**Directions for this task**
What you return should be every record, retyped without a single change.

**Records for processing**
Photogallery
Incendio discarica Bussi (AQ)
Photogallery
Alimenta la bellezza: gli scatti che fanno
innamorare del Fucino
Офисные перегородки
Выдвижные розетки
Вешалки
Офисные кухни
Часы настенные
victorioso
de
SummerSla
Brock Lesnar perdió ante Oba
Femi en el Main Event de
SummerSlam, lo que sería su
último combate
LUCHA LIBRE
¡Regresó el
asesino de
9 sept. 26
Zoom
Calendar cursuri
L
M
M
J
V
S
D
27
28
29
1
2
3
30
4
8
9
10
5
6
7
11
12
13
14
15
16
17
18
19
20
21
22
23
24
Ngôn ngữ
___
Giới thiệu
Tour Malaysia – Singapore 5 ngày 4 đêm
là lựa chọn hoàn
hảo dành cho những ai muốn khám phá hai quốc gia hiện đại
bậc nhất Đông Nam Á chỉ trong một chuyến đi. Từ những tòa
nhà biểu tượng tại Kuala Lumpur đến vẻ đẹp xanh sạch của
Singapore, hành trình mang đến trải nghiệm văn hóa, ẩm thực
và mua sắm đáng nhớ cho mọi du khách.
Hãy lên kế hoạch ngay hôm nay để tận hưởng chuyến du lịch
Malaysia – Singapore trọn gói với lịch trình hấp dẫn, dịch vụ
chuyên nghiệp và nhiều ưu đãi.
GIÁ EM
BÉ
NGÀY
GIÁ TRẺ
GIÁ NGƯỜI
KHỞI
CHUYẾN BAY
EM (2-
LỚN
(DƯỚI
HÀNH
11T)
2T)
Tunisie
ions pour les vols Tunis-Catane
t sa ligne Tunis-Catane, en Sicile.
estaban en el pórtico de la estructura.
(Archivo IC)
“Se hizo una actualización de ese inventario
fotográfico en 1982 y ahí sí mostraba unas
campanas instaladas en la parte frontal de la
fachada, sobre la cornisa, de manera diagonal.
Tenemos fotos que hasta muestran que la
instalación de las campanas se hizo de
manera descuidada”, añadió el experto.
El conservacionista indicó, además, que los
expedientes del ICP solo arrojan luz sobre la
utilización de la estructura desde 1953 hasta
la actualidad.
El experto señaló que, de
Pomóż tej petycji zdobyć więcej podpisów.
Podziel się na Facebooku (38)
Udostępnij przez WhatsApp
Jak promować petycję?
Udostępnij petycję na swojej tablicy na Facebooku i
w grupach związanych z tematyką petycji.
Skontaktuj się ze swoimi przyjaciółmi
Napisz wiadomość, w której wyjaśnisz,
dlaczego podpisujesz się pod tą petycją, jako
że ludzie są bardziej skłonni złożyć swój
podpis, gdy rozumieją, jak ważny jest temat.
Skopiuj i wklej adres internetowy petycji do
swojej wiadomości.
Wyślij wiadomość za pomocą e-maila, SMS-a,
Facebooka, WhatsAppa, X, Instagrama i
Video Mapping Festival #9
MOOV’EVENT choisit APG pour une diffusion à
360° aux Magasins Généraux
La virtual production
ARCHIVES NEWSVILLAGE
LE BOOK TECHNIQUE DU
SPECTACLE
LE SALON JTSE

**Task output**
Photogallery
Incendio discarica Bussi (AQ)
Photogallery
Alimenta la bellezza: gli scatti che fanno
innamorare del Fucino
Офисные перегородки
Выдвижные розетки
Вешалки
Офисные кухни
Часы настенные
victorioso
de
SummerSla
Brock Lesnar perdió ante Oba
Femi en el Main Event de
SummerSlam, lo que sería su
último combate
LUCHA LIBRE
¡Regresó el
asesino de
9 sept. 26
Zoom
Calendar cursuri
L
M
M
J
V
S
D
27
28
29
1
2
3
30
4
8
9
10
5
6
7
11
12
13
14
15
16
17
18
19
20
21
22
23
24
Ngôn ngữ
___
Giới thiệu
Tour Malaysia – Singapore 5 ngày 4 đêm
là lựa chọn hoàn
hảo dành cho những ai muốn khám phá hai quốc gia hiện đại
bậc nhất Đông Nam Á chỉ trong một chuyến đi. Từ những tòa
nhà biểu tượng tại Kuala Lumpur đến vẻ đẹp xanh sạch của
Singapore, hành trình mang đến trải nghiệm văn hóa, ẩm thực
và mua sắm đáng nhớ cho mọi du khách.
Hãy lên kế hoạch ngay hôm nay để tận hưởng chuyến du lịch
Malaysia – Singapore trọn gói với lịch trình hấp dẫn, dịch vụ
chuyên nghiệp và nhiều ưu đãi.
GIÁ EM
BÉ
NGÀY
GIÁ TRẺ
GIÁ NGƯỜI
KHỞI
CHUYẾN BAY
EM (2-
LỚN
(DƯỚI
HÀNH
11T)
2T)
Tunisie
ions pour les vols Tunis-Catane
t sa ligne Tunis-Catane, en Sicile.
estaban en el pórtico de la estructura.
(Archivo IC)
“Se hizo una actualización de ese inventario
fotográfico en 1982 y ahí sí mostraba unas
campanas instaladas en la parte frontal de la
fachada, sobre la cornisa, de manera diagonal.
Tenemos fotos que hasta muestran que la
instalación de las campanas se hizo de
manera descuidada”, añadió el experto.
El conservacionista indicó, además, que los
expedientes del ICP solo arrojan luz sobre la
utilización de la estructura desde 1953 hasta
la actualidad.
El experto señaló que, de
Pomóż tej petycji zdobyć więcej podpisów.
Podziel się na Facebooku (38)
Udostępnij przez WhatsApp
Jak promować petycję?
Udostępnij petycję na swojej tablicy na Facebooku i
w grupach związanych z tematyką petycji.
Skontaktuj się ze swoimi przyjaciółmi
Napisz wiadomość, w której wyjaśnisz,
dlaczego podpisujesz się pod tą petycją, jako
że ludzie są bardziej skłonni złożyć swój
podpis, gdy rozumieją, jak ważny jest temat.
Skopiuj i wklej adres internetowy petycji do
swojej wiadomości.
Wyślij wiadomość za pomocą e-maila, SMS-a,
Facebooka, WhatsAppa, X, Instagrama i
Video Mapping Festival #9
MOOV’EVENT choisit APG pour une diffusion à
360° aux Magasins Généraux
La virtual production
ARCHIVES NEWSVILLAGE
LE BOOK TECHNIQUE DU
SPECTACLE
LE SALON JTSE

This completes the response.